Ipsos has made its first entry into the Australian polling game since the 2019 election (at which it was probably the best performer of the lot, at least to the extent that it was the only one to accurately read the Labor primary vote), courtesy of New South Wales and Victorian state polls for Nine Newspapers. Unhappily though, neither features results on voting intention, though the question was clearly asked because responses are broken down by party support. In turn:

• Further evidence that Gladys Berejiklian’s travails have harmed her not at all in the view of the public, with the poll in the Sydney Morning Herald showing her with 64% approval and 16% disapproval. This compares with 22% approval and 25% disapproval for Labor’s Jodi McKay, who evidently remains a largely unknown quantity, with Berejiklian leading McKay 58-19 as preferred premier. Interestingly and unusually, opinion was also gauged on all-too-high-profile Nationals leader John Barilaro, who recorded 18% approval and 35% disapproval. Thirty-six per cent believed Berejiklian knew either a great deal or a fair amount about Daryl Maguire’s “alleged corrupt activitity”, with the same amount thinking she knew “not very much”, and 11% of trusting souls that she knew nothing at all. The poll was conducted Wednesday to Friday by phone (which I believe means live interviews, based on Ipsos’s past form) from a sample of 863.

• In Victoria, and courtesy of The Age, Ipsos records 52% approval for Daniel Andrews and 33% disapproval. Still more strikingly, Liberal leader Michael O’Brien records what may prove to be terminal ratings of 15% approval and 39% disapproval, with Andrews leading scarcely less handily than Berejiklian as preferred premier at 53-18. The poll also records 49% satisfaction and 40% dissatisfaction with the state government’s handling of the pandemic, compared with 16% and 44% for the state opposition (not featured, but probably related: opinion on the response of the news media). The state’s chief health officer, Brett Sutton, has 57% approval and 20% disapproval. The poll also finds 50% attribute responsibility for the state’s outbreak to the state government hotel quarantine program and 40% to individuals not taking the risk seriously enough, and 72% support for compulsory mask wearing, 61% for bans on regional travel and 56% for the newly relaxed 25 kilometre travel restriction. This poll was conducted Monday to Wednesday and has a sample of 858; oddly, this one was conducted online rather than by phone.

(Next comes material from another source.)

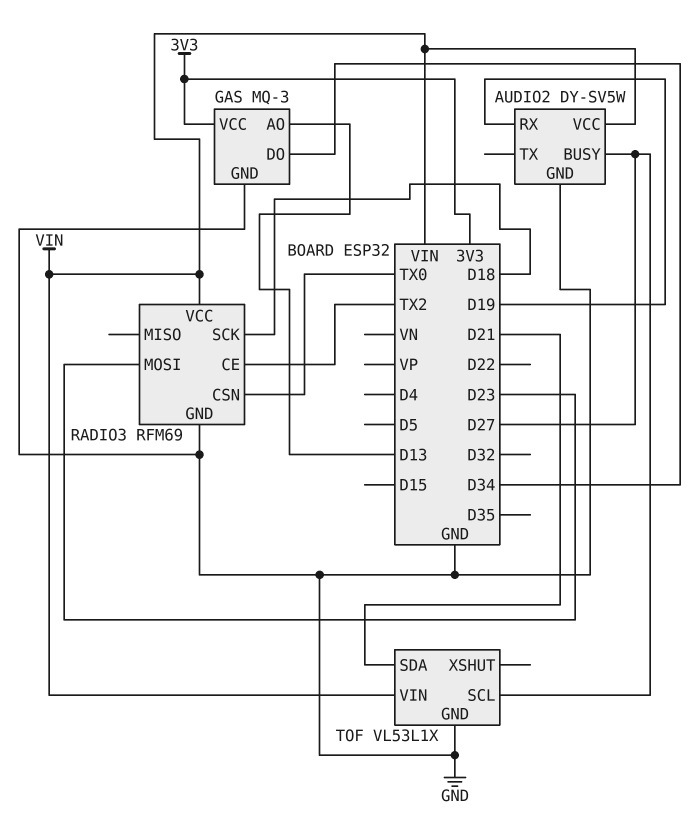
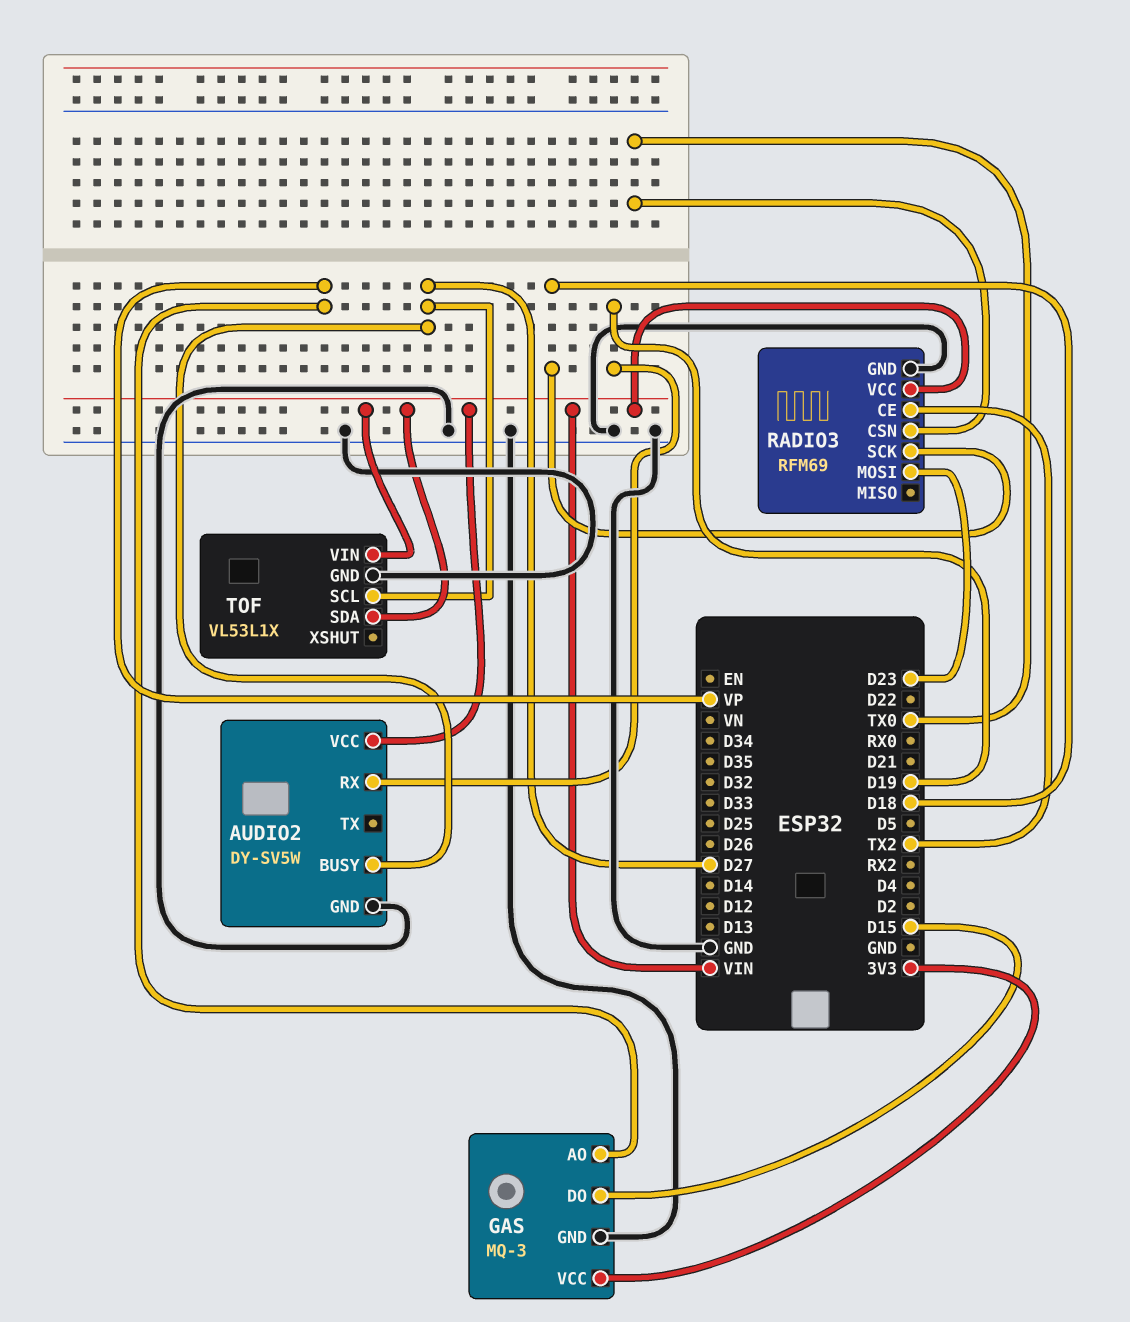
GAS pin AO: D13 -> VP
GAS pin DO: D34 -> D15
TOF pin SDA: D21 -> VIN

In other news, the Queensland Liberal National Party’s preselection for the November 28 federal by-election in Groom, which was the subject of my previous post on federal matters, was won by mining engineer Garth Hamilton. Party hardheads are presumably relieved that arch-conservative David van Gend was headed off in the final round of the count, by what the Toowoomba Chronicle reports was a “very close” result, although Hamilton too is seen as part of the right. Van Gend led after leading in the first round thanks to “an automatic 100 votes from the Christian lobby”, according to an LNP source quoted by the Chronicle, from a total of 290 attendees. Support then consolidated behind Hamilton with the elimination in turn of Daniel Cassidy, Andrew Meara, Sara Hales, Rebecca Vonhoff and Bryce Camm.